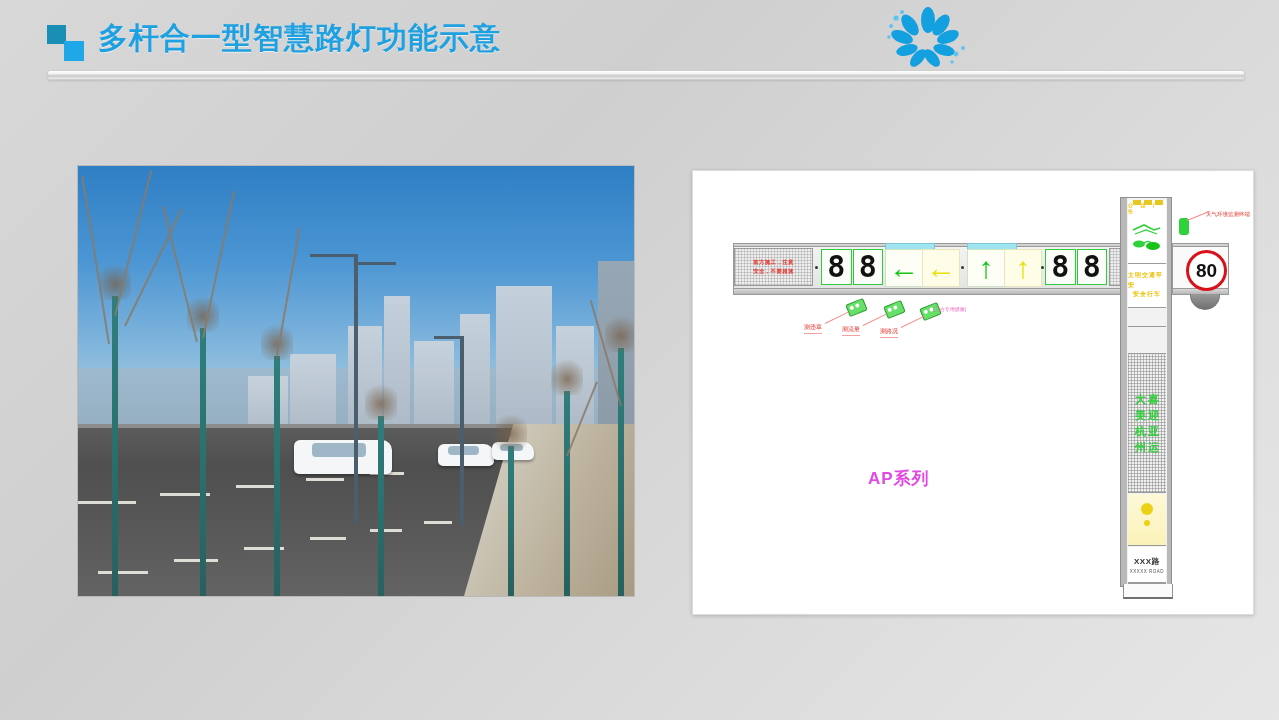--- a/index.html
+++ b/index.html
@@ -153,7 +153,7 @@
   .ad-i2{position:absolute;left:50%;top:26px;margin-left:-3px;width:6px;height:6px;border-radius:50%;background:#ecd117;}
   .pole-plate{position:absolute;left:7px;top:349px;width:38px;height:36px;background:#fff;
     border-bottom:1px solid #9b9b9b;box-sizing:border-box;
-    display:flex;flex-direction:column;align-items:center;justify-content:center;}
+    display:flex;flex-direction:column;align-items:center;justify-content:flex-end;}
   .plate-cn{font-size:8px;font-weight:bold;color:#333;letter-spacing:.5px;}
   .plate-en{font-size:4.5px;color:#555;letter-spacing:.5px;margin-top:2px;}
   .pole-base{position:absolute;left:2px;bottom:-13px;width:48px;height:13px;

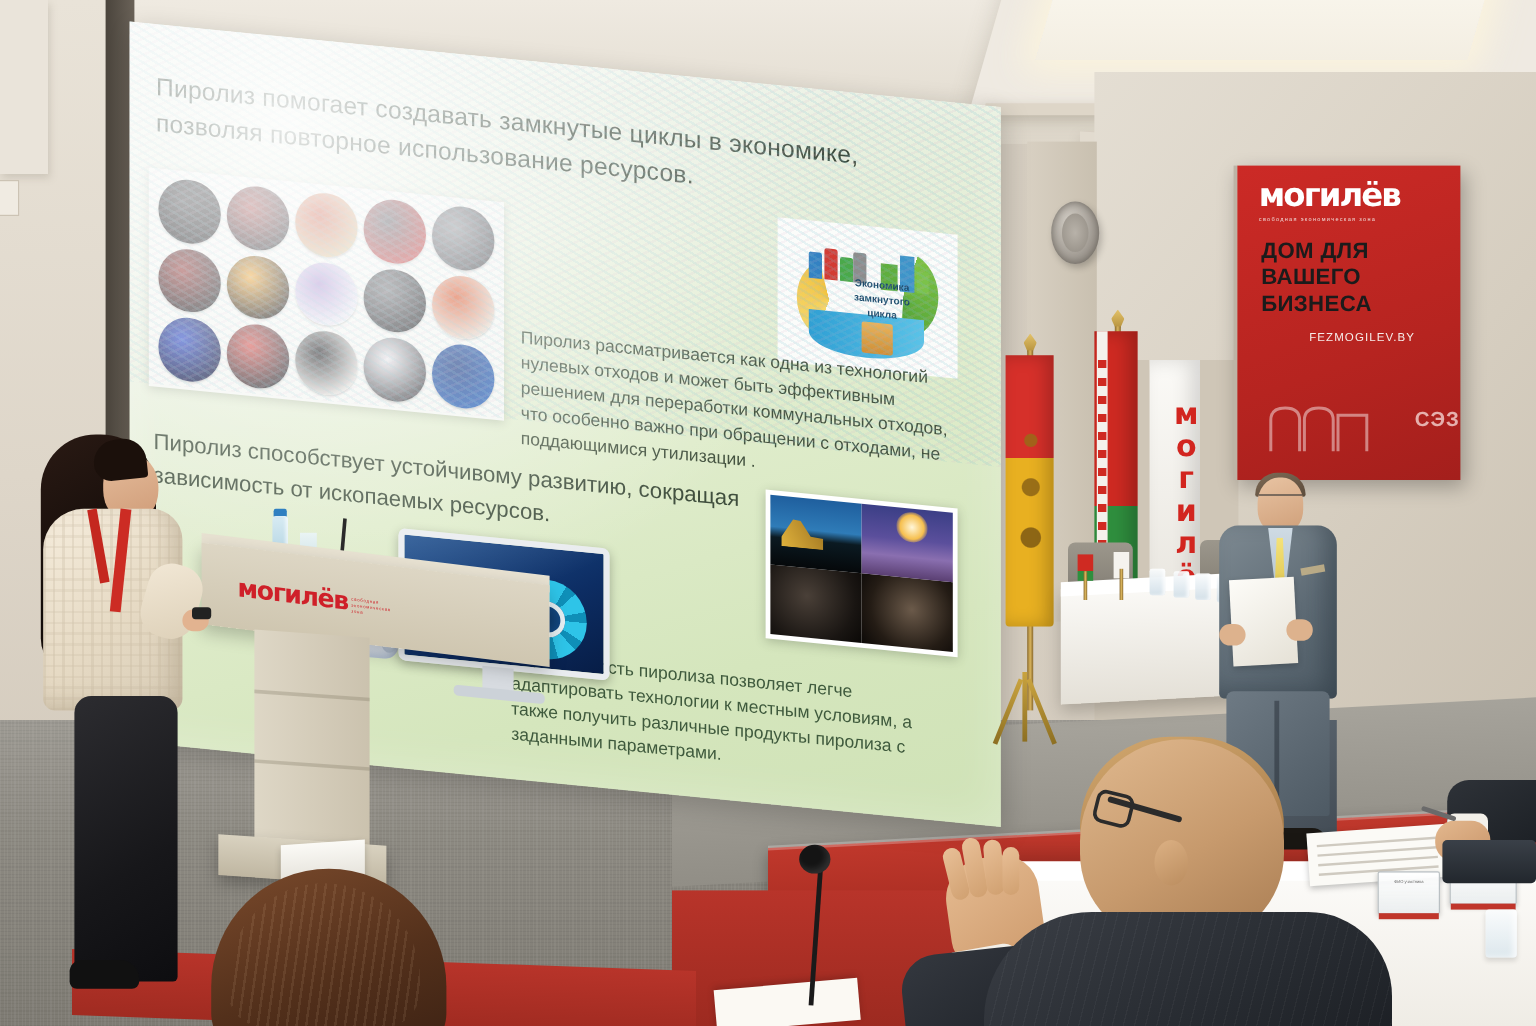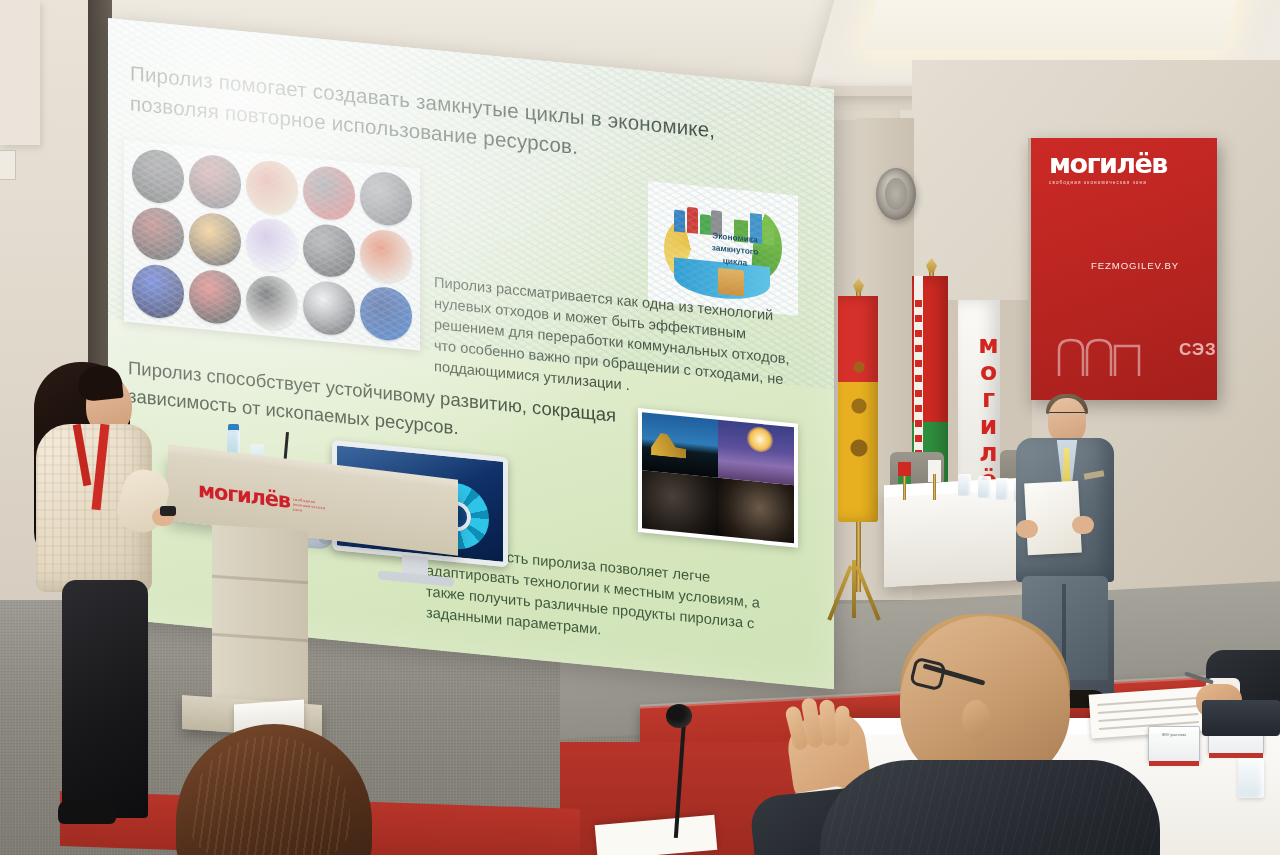--- a/index.html
+++ b/index.html
@@ -440,6 +440,11 @@
       <div class="b-word">могилёв</div>
       <div class="b-sub">свободная экономическая зона</div>
     </div>
+    <div class="b-head">
+      <div>ДОМ ДЛЯ</div>
+      <div>ВАШЕГО</div>
+      <div>БИЗНЕСА</div>
+    </div>
     <div class="b-url">FEZMOGILEV.BY</div>
     <div class="b-mark">
       <svg width="120" height="42" viewBox="0 0 120 42">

What you have to do »
Make an exact copy of the listing, with no images in it.

Answer area »
--- a/index.html
+++ b/index.html
@@ -153,7 +153,7 @@
   .ad-i2{position:absolute;left:50%;top:26px;margin-left:-3px;width:6px;height:6px;border-radius:50%;background:#ecd117;}
   .pole-plate{position:absolute;left:7px;top:349px;width:38px;height:36px;background:#fff;
     border-bottom:1px solid #9b9b9b;box-sizing:border-box;
-    display:flex;flex-direction:column;align-items:center;justify-content:center;}
+    display:flex;flex-direction:column;align-items:center;justify-content:flex-end;}
   .plate-cn{font-size:8px;font-weight:bold;color:#333;letter-spacing:.5px;}
   .plate-en{font-size:4.5px;color:#555;letter-spacing:.5px;margin-top:2px;}
   .pole-base{position:absolute;left:2px;bottom:-13px;width:48px;height:13px;

--- a/index.html
+++ b/index.html
@@ -440,6 +440,11 @@
       <div class="b-word">могилёв</div>
       <div class="b-sub">свободная экономическая зона</div>
     </div>
+    <div class="b-head">
+      <div>ДОМ ДЛЯ</div>
+      <div>ВАШЕГО</div>
+      <div>БИЗНЕСА</div>
+    </div>
     <div class="b-url">FEZMOGILEV.BY</div>
     <div class="b-mark">
       <svg width="120" height="42" viewBox="0 0 120 42">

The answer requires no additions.